### Selection
Should Lugo be elected, Paraguay will
become the latest Latin American nation to spurn the United States
and reject the divisive neoliberal policies that have only further
enriched an exclusive elite at the expense of the indigenous and
workers.
That Paraguay, controlled since 1946 by
the Colorado (or 'Red') Party - including the 34 year extreme
right wing military dictatorship of General Alfredo Stroessner
- should even contemplate joining Venezuela and Bolivia and most
of Latin America in electing a progressive leftist as president,
demonstrates just how far politics have changed on this continent.
Not since an attempted revolution against
the fascist dictator Morínigo in March 1947, has Paraguay
experienced such a concerted and united challenge for political
control from the left. Since the rightist Colorado party's victory
in the civil war of that year, political repression, authoritarianism
and single party rule had denied space to workers, their unions,
and indigenous Guaraní, leftist and communist activists
to organize or oppose the government.
Even after Stroessner was deposed in a
military coup in February 1989, the Colorado Party has continued
to rule Paraguay through patronage and corruption - utilizing
their advantage of decades of elitist control of the country to
manipulate successive presidential elections - with disastrous
results.
The General who overthrew Stroessner,
Andrés Ródriquez Pedotti, who had amassed a large
fortune during the dictatorship, was accused of profiting from
heroin trafficking and ultimately denied a US visa even though
he was president. His successor, Juan Carlos Wasmosy, appointed
Stroessner's supporters to government positions and on leaving
office was convicted of fraud and sentenced to 4 years' imprisonment.
The next Colorado administration saw the
Marzo Paraguayo events in March 1999, when then president, Raúl
Cubas, tried to pardon General Lino Oviedo who had been imprisoned
for attempting a military coup in 1996. Cubas' own vice-president,
Luís María Argaña, instituted impeachment
proceedings against Cubas, but was assassinated in the capital,
Asunción, sparking riots and demonstrations which Cubas
attempted to suppress by putting tanks on the streets.
After eight protesters were killed by
the military, representatives in Congress voted to dismiss Cubas
from the presidency, but before the Senate could ratify the impeachment,
Cubas resigned and fled to Brazil. Despite the resignation of
the president and the assassination of the vice-president, the
Colorado Party continued to hold onto power through the accession
of Luís Ángel González, the president of
the legislature - which the party controlled - to the presidency
of the republic.

### Task set
[1] Rewrite the Paraguay passage starting with "Should Lugo be" and going on through "on this continent.", renaming "neoliberal" as "free-market".
[2] Go on with the Paraguay passage from its final sentence.
The lines after this come from a separate source.

### Data shown
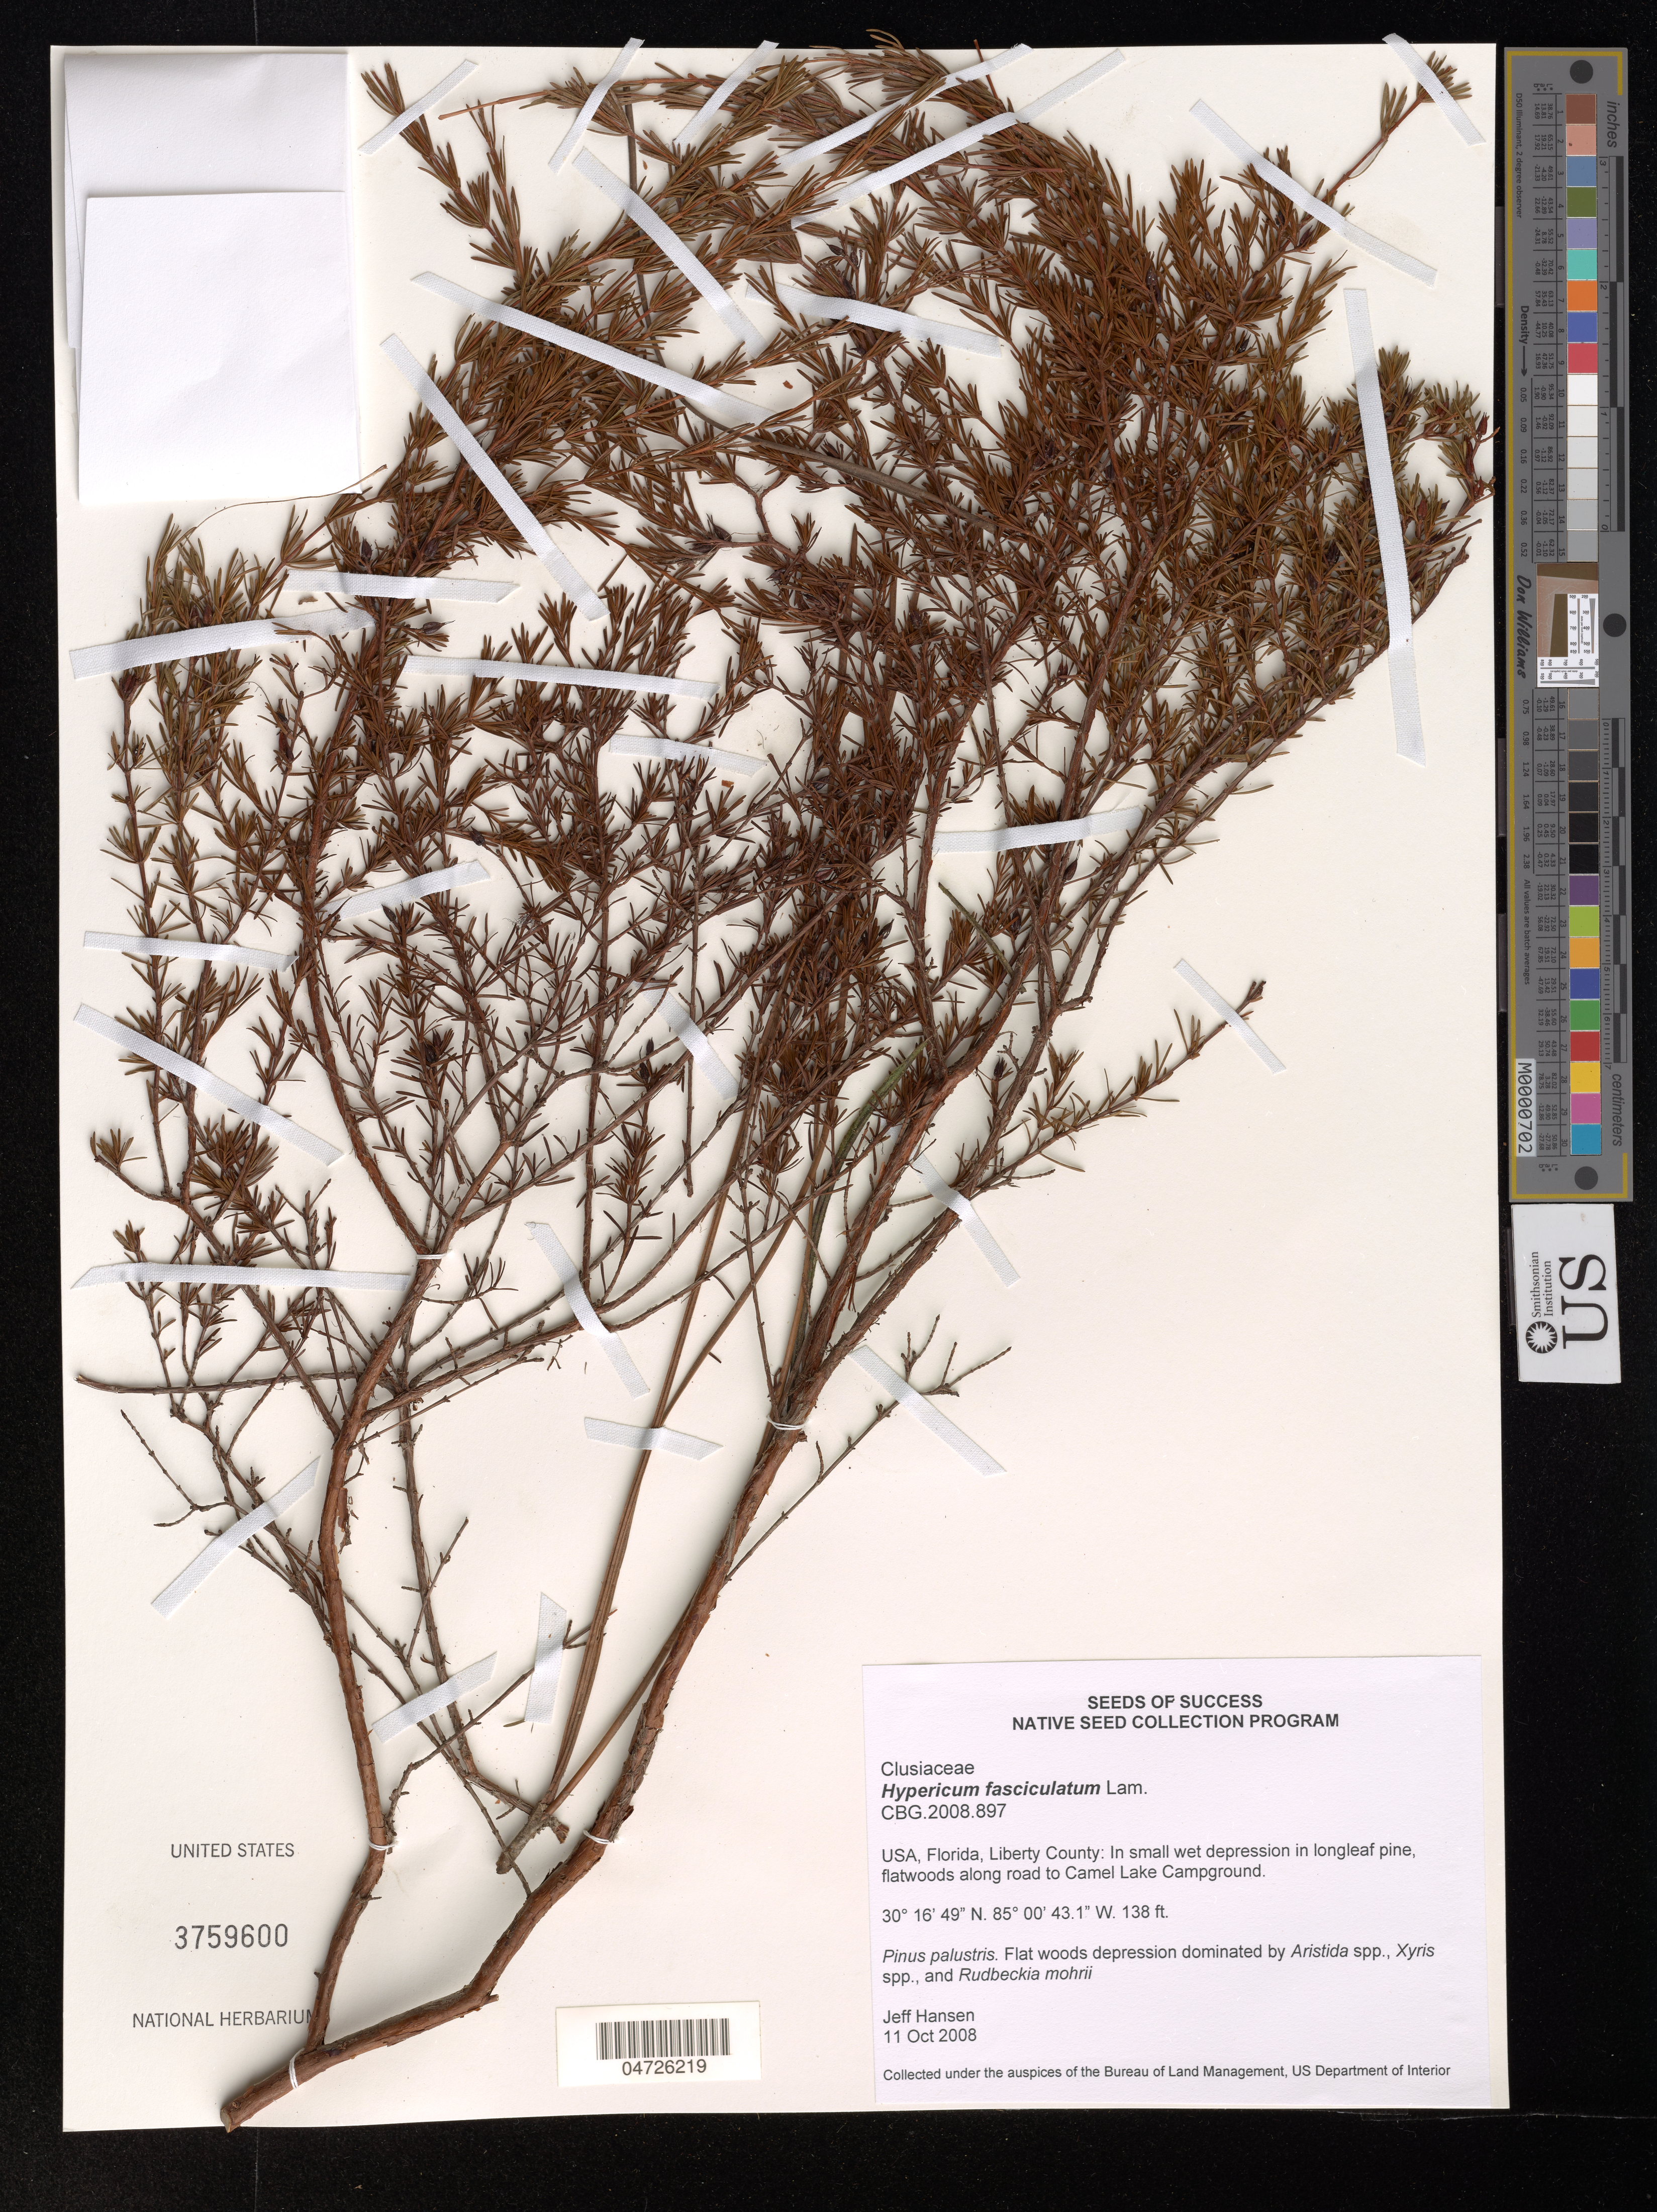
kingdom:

### Exercise results
[1]
Should Lugo be elected, Paraguay will
become the latest Latin American nation to spurn the United States
and reject the divisive free-market policies that have only further
enriched an exclusive elite at the expense of the indigenous and
workers.
That Paraguay, controlled since 1946 by
the Colorado (or 'Red') Party - including the 34 year extreme
right wing military dictatorship of General Alfredo Stroessner
- should even contemplate joining Venezuela and Bolivia and most
of Latin America in electing a progressive leftist as president,
demonstrates just how far politics have changed on this continent.

[2]
However, González did nothing to
improve the Colorado Party's miserable record - even using a stolen
armored BMW as his official car while illegally transferring millions
of dollars from the Central Bank to accounts in the US. As soon
as he lost his legal immunity upon leaving office, he was charged
with fraud and embezzlement, convicted, and sentenced last year
to 8 years in prison.
The latest Colorado president, Nicanor
Duarte, elected in 2003 with 38% of the vote, has so far taken
a less excessive approach to governing, and has attempted to pursue
a centrist political line in the face of Latin America's shift
to the left, but the institutionalized privileges and patronage
of the longest continual ruling party in the world continue to
pressure the president to appease the right.
This reluctance, or inability, to change
policies favorable to Paraguay's elite, while all Latin America
continues to elect and reelect progressive presidents who reject
US priorities, has encouraged the country's left to take the offensive
and start to disprove Paraguayan sociologist Bernardino Caño's
assertion that the country has a 'cultural fear of change'.
In 2006, a 50,000 strong demonstration
took over Asunción to protest Colorado Party rule, and
unionized workers, and leftist and indigenous organizations began
to unite behind a Catholic bishop from one of Paraguay's poorest
areas, Lugo Méndez, who was speaking out forcefully against
poverty and inequality.
Praising Venezuelan President Hugo Chávez's
Bolívarian revolution for favoring the poor, Lugo, the
'Bishop of the Poor', as he is now popularly known, continually
challenged Paraguay's traditional elite, questioning why 'there
are so many differences between the 500 families who live with
a first world standard of living while the great majority live
in a poverty that borders on misery.'
Last December, Lugo renounced his ministry
to participate in politics, not just to defeat the Colorado Party,
but to 'be more ambitious to change the country.' A forceful orator
both in Spanish and Guaraní, the indigenous language that
most Paraguayans speak, he declared that 'united in our diversity
we will not allow our dreams to be frustrated.'
The response from Paraguay's Catholic
hierarchy was swift. 'Monsignor Lugo is in a state of contempt,
exposing himself to the punishment of excommunication,' said the
president of Paraguay's Episcopal Conference, Monsignor Ignacio
Gogorza, 'Lugo does not have the permission of the Vatican to
go into politics, so he is leaving Catholicism for poor choices
he cannot leave the cloth simply by resigning. His life devoted
to religion is for one's entire life.'
On February 1, the Vatican denied Lugo's
request to be laicized. Cardinal Giovanni Battista Re wrote that
Lugo must 'remain in the clerical state,' claiming that a bishop
as a presidential candidate would be 'a cause of confusion and
division amongst the faithful and an offense to the laity.'
This indirect support for the Colorado
Party from the Vatican has been further fueled by Lugo's adherence
to liberation theology - the 'preferential option for the poor'
tendency within Catholicism that emphasizes a commitment to those
less privileged - and which the official Church considers radical
or revolutionary.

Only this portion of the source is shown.